Colbún (Mapudungun: "Cleaning of the land") is a Chilean town and commune in Linares Province, Maule Region. The commune has a population of over 17,000 inhabitants and covers an area of 2900 sqkm, making it the province's largest. Its capital, the town of Colbún, has 3,679 inhabitants (2002 census). It is 7 km west of the center of continental Chile.

==Demographics==
According to the 2002 census of the National Statistics Institute, Colbún spans an area of 2899.9 sqkm and has 17,619 inhabitants (8,943 men and 8,676 women). Of these, 5,152 (29.2%) lived in urban areas and 12,467 (70.8%) in rural areas. The population grew by 3.9% (669 persons) between the 1992 and 2002 censuses.

==Geography==
The Colbún commune is bordered on the west by Yerbas Buenas; on the southwest by Linares and Longaví; on the north by San Clemente (Talca Province); on the east and southeast, by Argentina, and on the south, by Parral and San Fabián; the latter in Ñuble Region. The municipality of Colbún occupies the easternmost strip of the Province of Linares, which boasts some of the highest provincial peaks and the headwaters of several provincial rivers.

==Foundation and Historical facts==
The municipality of Colbún was officially founded December 30, 1927. Prior to that date the municipality was called Panimávida and had its headquarters in that town. The municipality of Panimávida had been founded May 6, 1906.

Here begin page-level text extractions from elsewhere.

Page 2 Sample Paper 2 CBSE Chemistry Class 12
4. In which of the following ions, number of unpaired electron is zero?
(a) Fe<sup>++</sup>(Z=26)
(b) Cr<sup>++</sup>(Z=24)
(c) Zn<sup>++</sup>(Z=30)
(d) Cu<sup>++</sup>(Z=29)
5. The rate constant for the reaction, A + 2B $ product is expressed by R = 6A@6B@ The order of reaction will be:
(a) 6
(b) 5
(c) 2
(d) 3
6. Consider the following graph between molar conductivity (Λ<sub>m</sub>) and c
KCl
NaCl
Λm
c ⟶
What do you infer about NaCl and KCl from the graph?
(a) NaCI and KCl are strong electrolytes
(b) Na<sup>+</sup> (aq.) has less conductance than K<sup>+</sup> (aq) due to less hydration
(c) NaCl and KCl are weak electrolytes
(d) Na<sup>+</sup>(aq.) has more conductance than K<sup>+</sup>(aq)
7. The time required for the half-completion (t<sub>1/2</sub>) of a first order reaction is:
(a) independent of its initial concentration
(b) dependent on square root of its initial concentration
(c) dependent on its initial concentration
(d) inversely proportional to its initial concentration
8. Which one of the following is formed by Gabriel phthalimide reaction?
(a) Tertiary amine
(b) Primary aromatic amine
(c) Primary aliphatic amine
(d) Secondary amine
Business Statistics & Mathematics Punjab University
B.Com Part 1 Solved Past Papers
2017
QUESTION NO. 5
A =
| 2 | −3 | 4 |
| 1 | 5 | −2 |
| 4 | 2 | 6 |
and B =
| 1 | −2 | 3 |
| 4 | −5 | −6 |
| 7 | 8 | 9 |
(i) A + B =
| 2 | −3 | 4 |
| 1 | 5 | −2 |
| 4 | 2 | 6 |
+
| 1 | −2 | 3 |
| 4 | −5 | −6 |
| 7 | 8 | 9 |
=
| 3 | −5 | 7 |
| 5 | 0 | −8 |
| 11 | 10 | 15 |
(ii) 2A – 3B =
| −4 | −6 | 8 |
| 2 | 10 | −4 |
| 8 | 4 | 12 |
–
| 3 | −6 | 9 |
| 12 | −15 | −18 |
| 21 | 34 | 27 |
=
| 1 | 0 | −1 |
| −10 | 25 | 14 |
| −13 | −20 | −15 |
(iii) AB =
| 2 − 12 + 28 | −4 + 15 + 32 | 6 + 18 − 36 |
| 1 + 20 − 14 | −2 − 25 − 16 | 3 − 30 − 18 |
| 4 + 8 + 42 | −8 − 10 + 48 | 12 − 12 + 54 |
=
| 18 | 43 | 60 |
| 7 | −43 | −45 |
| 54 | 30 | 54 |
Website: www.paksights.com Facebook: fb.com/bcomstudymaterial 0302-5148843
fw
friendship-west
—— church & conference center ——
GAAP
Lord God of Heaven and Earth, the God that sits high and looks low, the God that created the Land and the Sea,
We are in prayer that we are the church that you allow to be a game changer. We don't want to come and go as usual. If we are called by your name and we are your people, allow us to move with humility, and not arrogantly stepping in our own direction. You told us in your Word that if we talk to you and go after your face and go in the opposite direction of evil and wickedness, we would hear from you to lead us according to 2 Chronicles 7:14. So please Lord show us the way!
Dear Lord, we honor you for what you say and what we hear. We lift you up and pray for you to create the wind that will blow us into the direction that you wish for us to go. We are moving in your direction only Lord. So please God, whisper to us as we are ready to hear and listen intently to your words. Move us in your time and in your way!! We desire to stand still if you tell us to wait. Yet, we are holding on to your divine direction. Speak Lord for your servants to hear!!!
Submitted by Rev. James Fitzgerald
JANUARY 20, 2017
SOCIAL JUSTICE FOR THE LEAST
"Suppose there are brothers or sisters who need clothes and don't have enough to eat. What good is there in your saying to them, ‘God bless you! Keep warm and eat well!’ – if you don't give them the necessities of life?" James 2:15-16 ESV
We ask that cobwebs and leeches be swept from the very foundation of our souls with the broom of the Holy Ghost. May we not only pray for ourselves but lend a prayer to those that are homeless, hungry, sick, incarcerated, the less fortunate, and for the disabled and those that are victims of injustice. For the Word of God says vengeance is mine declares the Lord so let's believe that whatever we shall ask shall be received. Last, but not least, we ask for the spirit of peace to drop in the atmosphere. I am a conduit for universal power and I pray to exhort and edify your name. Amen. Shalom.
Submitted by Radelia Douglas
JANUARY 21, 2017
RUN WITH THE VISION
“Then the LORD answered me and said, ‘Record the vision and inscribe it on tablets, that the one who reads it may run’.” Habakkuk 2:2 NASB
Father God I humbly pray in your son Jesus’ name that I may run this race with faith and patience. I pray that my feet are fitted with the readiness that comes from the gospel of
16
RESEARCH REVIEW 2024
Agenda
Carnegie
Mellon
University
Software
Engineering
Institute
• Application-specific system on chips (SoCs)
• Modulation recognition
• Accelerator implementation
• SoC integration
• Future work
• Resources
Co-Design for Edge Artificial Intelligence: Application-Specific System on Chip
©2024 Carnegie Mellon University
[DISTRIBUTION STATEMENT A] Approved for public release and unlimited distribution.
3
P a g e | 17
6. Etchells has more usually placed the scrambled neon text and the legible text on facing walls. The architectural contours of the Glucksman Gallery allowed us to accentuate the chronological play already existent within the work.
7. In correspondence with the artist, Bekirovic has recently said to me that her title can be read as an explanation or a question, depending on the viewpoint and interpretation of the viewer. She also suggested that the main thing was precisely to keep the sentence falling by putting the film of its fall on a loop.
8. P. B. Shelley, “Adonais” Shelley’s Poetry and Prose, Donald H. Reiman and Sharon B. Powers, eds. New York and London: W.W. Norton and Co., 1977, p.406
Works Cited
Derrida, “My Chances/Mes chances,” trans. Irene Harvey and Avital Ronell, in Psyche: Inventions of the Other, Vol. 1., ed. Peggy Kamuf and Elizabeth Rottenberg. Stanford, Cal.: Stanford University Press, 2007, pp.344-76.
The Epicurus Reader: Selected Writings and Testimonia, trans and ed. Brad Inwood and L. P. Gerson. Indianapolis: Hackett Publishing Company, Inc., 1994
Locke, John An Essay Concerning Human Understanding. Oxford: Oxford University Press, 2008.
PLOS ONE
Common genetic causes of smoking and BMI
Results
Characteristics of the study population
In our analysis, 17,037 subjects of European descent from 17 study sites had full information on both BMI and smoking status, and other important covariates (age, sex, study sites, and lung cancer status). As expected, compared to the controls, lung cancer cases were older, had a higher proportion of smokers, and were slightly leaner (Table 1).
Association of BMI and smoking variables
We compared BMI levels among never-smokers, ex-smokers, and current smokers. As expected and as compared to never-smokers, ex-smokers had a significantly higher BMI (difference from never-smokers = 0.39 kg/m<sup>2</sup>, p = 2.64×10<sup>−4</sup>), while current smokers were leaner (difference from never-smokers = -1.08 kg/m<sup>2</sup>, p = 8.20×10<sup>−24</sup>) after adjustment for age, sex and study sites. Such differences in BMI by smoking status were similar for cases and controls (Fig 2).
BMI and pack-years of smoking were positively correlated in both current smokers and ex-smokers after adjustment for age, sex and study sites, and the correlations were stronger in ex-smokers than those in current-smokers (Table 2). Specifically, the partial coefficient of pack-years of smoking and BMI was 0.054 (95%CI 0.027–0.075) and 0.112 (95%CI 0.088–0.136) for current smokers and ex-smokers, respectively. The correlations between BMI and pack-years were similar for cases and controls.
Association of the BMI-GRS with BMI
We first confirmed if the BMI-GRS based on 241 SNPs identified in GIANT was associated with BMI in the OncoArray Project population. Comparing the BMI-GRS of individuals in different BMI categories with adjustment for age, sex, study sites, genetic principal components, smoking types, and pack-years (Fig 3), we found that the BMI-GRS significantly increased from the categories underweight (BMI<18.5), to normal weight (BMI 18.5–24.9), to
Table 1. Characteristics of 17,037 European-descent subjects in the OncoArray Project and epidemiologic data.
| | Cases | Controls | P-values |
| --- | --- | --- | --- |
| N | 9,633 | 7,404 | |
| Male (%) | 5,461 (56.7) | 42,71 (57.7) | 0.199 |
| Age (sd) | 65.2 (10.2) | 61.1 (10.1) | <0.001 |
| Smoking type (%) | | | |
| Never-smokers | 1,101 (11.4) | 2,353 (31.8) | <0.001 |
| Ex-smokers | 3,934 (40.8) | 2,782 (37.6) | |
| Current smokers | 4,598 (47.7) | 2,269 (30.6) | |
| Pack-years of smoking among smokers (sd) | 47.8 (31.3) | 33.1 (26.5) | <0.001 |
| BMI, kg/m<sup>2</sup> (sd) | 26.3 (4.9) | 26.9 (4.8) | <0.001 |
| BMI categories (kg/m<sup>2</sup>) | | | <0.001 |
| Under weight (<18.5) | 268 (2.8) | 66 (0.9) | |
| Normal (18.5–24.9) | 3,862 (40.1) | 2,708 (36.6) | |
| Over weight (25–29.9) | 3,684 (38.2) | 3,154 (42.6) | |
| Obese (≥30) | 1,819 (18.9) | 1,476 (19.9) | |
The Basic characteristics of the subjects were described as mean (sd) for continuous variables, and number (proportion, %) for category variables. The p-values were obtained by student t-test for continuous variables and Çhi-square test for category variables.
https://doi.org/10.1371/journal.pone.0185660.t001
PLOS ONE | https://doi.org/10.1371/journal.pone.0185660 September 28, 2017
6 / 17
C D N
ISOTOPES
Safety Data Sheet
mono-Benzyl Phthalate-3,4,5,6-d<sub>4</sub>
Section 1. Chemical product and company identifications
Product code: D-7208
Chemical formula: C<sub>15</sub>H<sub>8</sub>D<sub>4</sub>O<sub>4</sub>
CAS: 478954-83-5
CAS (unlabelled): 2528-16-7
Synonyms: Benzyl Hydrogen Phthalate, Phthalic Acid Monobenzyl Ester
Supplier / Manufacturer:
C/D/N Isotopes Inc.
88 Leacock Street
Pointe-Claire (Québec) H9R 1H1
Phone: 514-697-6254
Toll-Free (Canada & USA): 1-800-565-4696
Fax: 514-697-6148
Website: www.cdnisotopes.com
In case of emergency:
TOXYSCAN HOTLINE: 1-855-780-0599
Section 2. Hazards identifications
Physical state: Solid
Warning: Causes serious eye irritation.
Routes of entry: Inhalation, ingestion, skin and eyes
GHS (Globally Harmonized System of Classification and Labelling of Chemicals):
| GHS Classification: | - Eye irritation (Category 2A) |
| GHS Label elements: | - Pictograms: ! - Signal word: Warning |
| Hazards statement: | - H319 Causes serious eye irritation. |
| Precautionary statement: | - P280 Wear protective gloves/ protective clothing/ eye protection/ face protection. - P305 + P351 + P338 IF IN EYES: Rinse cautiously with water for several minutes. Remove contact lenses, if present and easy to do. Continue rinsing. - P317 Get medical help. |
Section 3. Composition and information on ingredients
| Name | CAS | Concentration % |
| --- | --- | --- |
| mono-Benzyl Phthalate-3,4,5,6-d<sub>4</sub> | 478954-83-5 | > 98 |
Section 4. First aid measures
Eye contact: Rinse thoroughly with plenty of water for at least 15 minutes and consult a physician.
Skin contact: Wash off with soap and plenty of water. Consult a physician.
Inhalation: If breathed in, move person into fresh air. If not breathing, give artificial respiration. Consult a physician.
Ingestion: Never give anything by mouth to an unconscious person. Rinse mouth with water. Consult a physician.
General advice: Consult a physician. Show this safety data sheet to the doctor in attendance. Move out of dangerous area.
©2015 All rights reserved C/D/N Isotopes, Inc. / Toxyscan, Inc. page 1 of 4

From 1913 to 1954 Colbún was the terminus of the narrow gauge Putagán—Colbún railway originating in the city of Linares.

==Administration==

Colbún is administered by Mayor Pedro Pablo Muñoz (Independent), who has been elected for the period 2021-2024, and the Municipal Council is composed of:

- Ángel Cárter Ramos
- Italo Sepúlveda Oses
- José Olivares Quiroz
- Renato Hernández
- Janette Molina
- Jorge Dedes Franco

Within the electoral divisions of Chile, Colbún is represented in the Chamber of Deputies by Jorge Tarud (PDC) and Romilio Gutiérrez (UDI) as part of the 39th electoral district, together with Linares, San Javier, Villa Alegre and Yerbas Buenas. The commune is represented in the Senate by Hernán Larraín (UDI) and Ximena Rincón González (PDC) as part of the 11th senatorial constituency (Maule-South).

==Attractions==
In the vicinity of Colbún there are two well-known Chilean spas: the "Termas de Quinamávida" and the "Termas de Panimávida". In addition, the municipality concentrates the hydroelectric industry of the province, with the important power stations of Colbún and Machicura. The Colbún dam lake is a centre for recreation and water sports although these are highly dependent on water levels, which tend to be erratic.

==Local customs==

===Crafts===
Near Panimávida lies the village of Rari, famous for its unique crafts made of horse hair.